No concrete reasoning. Just intuition, it seemed.

They lured the guard on standby into the room and quickly rendered her unconscious before dragging her into the cell the Aquarians had formerly occupied. When Werner slipped another conducting ring onto the Argoan’s finger, she took on the form of the Aquarians.

The stage now set, Werner extended a hand out to Weingartner who accepted the gesture before extending his hand out to Gilbert behind him. The chain continued until they were all linked, hand-in-hand. With a snap of his fingers, Werner sent copper light cascading down their chain. And with that, they slowly pressed out the door and into the hallway.

Weingartner couldn’t believe how easy it was for them to slip past all the Argoans. They slinked forward like ghosts through the hall, their boots leaving faint impressions in the mud caking the floor.

The Argoans didn’t even notice.

It didn’t seem right. Didn’t seem natural. It felt like at any moment, someone was going to whip out a gun—maybe a conductor—and they’d have to take cover against the bombardment. But none of those things happened.

When they arrived at the front gate of the building, they found it wide open. It was too good to be true, and Weingartner’s apprehension reached boiling point. Gauging by the hushed whisperings in Aquarian behind him, he knew the Aquarians felt the same. But Werner pushed them forward regardless. As they passed by the lone two guards posted there, Weingartner overheard their conversation:

“Why do you think the lieutenant asked us to leave the gate open for?
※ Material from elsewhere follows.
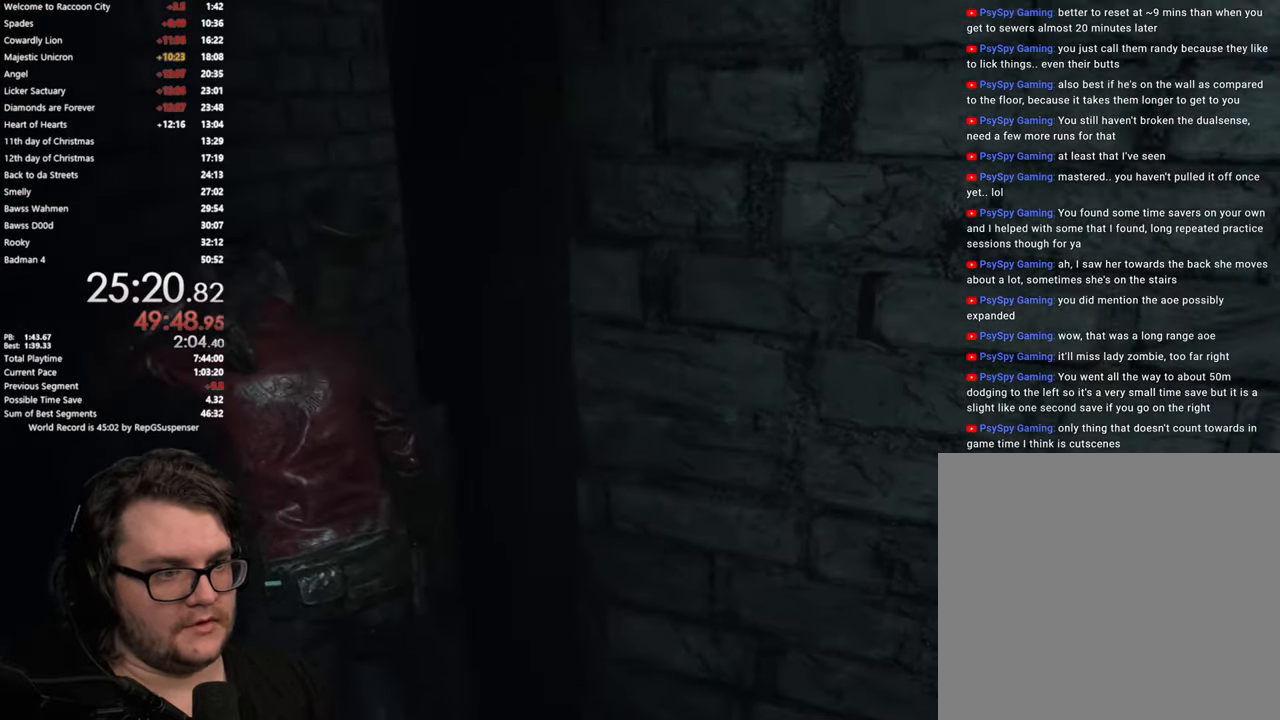
{"buttons": [], "left_stick": "up", "right_stick": "center", "button_events": []}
Are we expecting a shipment?”

“Don’t know. Lieutenant’s been on-and-off weird lately.”

Weingartner let out a quiet sigh, silently apologized to his daughter, and tightened his grip on Werner’s hand. He was a scholar before a soldier. And temporary solace was not true solace.

Their group crossed the gate and stepped onto the dirt road beyond. They didn’t stop to catch their breaths and continued along the dirt path for several kilometers before Weingartner pulled them all into the woods expanding to the left of the path in the opposite direction of the setting sun. They continued forward for some uncountable distance until Werner suddenly stumbled out of Weingartner’s grasp.

The illusion coating them shattered in an instant.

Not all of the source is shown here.